(EXERCISE PASSAGE begins)
Top: Simulated true-redshift distribution of each of the first ten tomographic bins (zphoto < 1.6). Bottom: Simulated redshift distribution of the spectroscopic samples from the BOSS, DESI, and Euclid surveys. The lack of spectroscopic samples for zspec > 1.8 imposes the zphoto < 1.6 condition for clustering-redshifts calibration.

2.2. Euclid photometric sample

The photometric sample was constructed by imposing an upper limit on the IE magnitude (Euclid Collaboration: Cropper et al. 2025), set at 24.5, to emulate the expected performance of Euclid (Laureijs et al. 2011). Several algorithms exist for evaluating the photometric redshift. We used the Deep-z estimate which was run for the full catalogue. The Deep-z photo-z method, introduced for the Physics of the Accelerating Universe (PAU) survey in Eriksen et al. (2020), uses a linear neural network with a mixture density network for predicting the redshift distributions. The network has not been pretrained on simulations, avoiding potential problems with over-fitting by using too similar simulations. The network was trained with 20 000 simulated galaxies, magnitude-limited to iLSST < 23 without colour selection. The training used the Legacy Survey of Space and Time (LSST; LSST Science Collaboration 2009) bands plus Euclid near-infrared (NIR) bands, a batch size of 200 and 1000 epochs with varying learning rates. The photometric noise added to noiseless fluxes corresponds to the depth forecast in the southern hemisphere for the Euclid DR3 time. The limiting magnitudes at 10σ are 24.4, 25.6, 25.7, 25.0, 24.3, 24.3 for the ugrizy bands of LSST, and 25.0, 23.5, 23.5, 23.5 for the IE,  YE,  JE,  HE bands of Euclid (Euclid Collaboration: Cropper et al. 2025; Euclid Collaboration: Jahnke et al. 2025).

LSST photometry will not be available over the whole Euclid footprint, and therefore the photometry will be different in the northern region where photometry will be provided by UNIONS (Gwyn et al. 2025). However, for clustering redshifts, we do not depend on photo-z quality except for the tomographic bin definitions and photometric bias correction. Spectroscopy from DESI and BOSS-eBOSS will be available in the north, and 4MOST will provide DESI-like samples in the south. Thus, photometric angular anisotropies will be tested in practice.
(EXERCISE PASSAGE ends)
(DATA PROVIDED begins)
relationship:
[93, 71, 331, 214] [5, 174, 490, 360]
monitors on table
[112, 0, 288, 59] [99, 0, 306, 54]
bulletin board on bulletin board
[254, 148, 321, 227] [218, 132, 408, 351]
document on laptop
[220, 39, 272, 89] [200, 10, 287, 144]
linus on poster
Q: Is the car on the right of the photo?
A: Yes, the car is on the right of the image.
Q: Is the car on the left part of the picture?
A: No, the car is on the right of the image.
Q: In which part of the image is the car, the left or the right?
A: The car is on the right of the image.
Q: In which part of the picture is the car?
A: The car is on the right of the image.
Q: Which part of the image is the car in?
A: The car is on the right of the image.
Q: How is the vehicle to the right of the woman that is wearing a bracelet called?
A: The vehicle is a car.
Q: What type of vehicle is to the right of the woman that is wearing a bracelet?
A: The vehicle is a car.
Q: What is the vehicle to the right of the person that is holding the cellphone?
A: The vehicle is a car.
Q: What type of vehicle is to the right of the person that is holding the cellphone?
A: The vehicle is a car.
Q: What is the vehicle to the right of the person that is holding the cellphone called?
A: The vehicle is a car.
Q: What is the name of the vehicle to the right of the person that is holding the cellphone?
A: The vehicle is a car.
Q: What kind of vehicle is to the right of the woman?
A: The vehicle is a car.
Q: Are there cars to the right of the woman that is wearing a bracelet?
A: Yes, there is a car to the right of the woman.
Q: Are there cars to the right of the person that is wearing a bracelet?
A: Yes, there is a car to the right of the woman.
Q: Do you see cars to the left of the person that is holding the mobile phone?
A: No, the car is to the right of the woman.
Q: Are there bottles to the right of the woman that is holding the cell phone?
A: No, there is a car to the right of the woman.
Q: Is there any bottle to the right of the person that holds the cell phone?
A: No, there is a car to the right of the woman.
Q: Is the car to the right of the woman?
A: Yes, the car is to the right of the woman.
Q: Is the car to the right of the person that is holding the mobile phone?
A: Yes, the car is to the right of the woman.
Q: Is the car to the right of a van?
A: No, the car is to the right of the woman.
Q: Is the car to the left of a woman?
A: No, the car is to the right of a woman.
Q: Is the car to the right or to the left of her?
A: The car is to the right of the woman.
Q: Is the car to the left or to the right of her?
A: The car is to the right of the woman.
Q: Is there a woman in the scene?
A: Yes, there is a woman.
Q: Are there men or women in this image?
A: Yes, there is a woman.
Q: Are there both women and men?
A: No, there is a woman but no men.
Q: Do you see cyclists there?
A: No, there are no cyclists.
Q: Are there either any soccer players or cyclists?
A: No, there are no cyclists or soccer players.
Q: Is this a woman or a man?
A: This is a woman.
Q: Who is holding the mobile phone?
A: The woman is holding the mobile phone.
(DATA PROVIDED ends)
▶ WHAT TO DO
1) Answer these questions using the passage on the Euclid photometric sample:
(a) At what value was the upper limit on the IE magnitude set?
(b) How many simulated galaxies were used to train the Deep-z network?
(c) Which survey will provide photometry in the northern region?
2) Continue the passage on the Euclid photometric sample from the point where it stops.
The rows that come after the passage are separate material and are not part of it.

▶ EXERCISE RESULTS
1)
(a) 24.5
(b) 20 000
(c) UNIONS

2)
We selected galaxies with photo-z between 0.2 and 1.6. We did not consider galaxies with a photo-z higher than 1.6 because we do not have large spectroscopic samples at redshifts greater than 1.8. Future studies could test the possibility of using quasar galaxy samples from BOSS, eBOSS, DESI, and 4MOST (Palanque-Delabrouille et al. 2016; Yèche et al. 2020) for high-z calibration. BOSS and eBOSS quasars were used for the clustering-redshifts DES calibration, but as a complement to ELGs and LRGs data sets for z < 1.1 (Gatti et al. 2022; Giannini et al. 2024). The low density of this sample, and clustering properties at high-z, require a dedicated study. Nonetheless, eBOSS QSOs will be used for the high-z calibration of the final DES data for 0.8 < z < 2.2 (d’Assignies et al., in prep.); thus one expects that DESI QSOs could be used up to z = 3.5 for Euclid. Generating DESI QSO mocks and testing clustering-redshifts with them is left for future work.

We produced ten tomographic bins with approximately equal numbers of galaxies, through photo-z cuts. The fiducial Euclid survey at data release 3 plans to use 13 bins instead of ten, and we can assume that three of these bins will contain galaxies with zp > 1.6. The true redshift distributions (that we want to measure) of our simulated tomographic bins are reported in Fig. 1.

2.3. Euclid NISP sample

We defined mock NISP-S samples in Flagship2 by selecting galaxies with H α fluxes greater than 2 × 10−16erg cm−2 s−1 (Laureijs et al. 2011), in the expected redshift range, with

logf_halpha_model 3 _ext > 15.7 , $$ \begin{aligned}&\mathtt {logf\_halpha\_model3\_ext} >-15.7\,,\end{aligned} $$(2)

0.9 < z spec < 1.8 . $$ \begin{aligned}&0.9<z_{\rm spec} < 1.8\,. \end{aligned} $$(3)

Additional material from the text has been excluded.